There are many cases in the city where officers use their sixth sense to smell non-existent marijuana in someone’s car. All it takes to have a warrantless search of a car is the odor of marijuana and there is no way to preserve that smell and test an officer for it later. If an officer claims to have smelled the odor of marijuana, whether it was burnt or unburnt, he is going to ask the driver to exit the vehicle and will proceed to search the vehicle without a warrant.
When those facts come up in court, a judge more often than not believes that the officer smelled marijuana. Even if the marijuana the officer found was sealed in double tight vacuum bags and was completely unburnt, the judge will side with the officer.
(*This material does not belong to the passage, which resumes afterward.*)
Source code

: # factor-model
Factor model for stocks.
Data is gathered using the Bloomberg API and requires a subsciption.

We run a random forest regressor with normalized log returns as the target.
Minor traffic stops are the breeding ground for these types of arrests and for officers to conduct these warrantless searches.
It is crucial to have a drug defense lawyer who will go through the steps necessary to challenge an officer’s background including disciplinary histories in training. The lawyer obtains information from a person’s case in support of attacking officers for their truthfulness and whether or not they are making things up just to make a case.
The differences between different court systems in the counties around Atlanta are enormous. The absence of a diversion program in Gwinnett County is a crucial starting point for cases that begin there. The presence of diversion programs in many municipal, state, and superior courts in other counties provide a wonderful starting point for drug cases in Atlanta.
The common practice in many courts is to treat marijuana cases less seriously. The legislature has gone forward to take a step closer to decriminalizing simple possession of marijuana of less than an ounce by preventing that charge and conviction from going on someone’s permanent criminal history, the criminal history that employers can view.
The practice of many courts in the city of Atlanta area dealing with more serious drug crimes, especially for first time offenders, is to offer a path to a second chance without the use of the crucial first offender plea or the use of a conditional discharge under Georgia law. These are akin to a free pass in a way but that doesn’t mean the person gets off without punishment.
Drugs are taken very seriously in the South, even in the metropolitan area like Atlanta. Prosecutors, whether they offer a diversion, a dismissal, or some alternative path to resolve a case, often attempt to impose harsh punishments on defendants. It is crucial that an individual has a lawyer who knows the local practices, the policies of the district attorneys, solicitor generals, municipal court prosecutors, and how they treat different cases so that a person doesn’t receive a severe punishment in a case that could have been resolved quite easily and painlessly.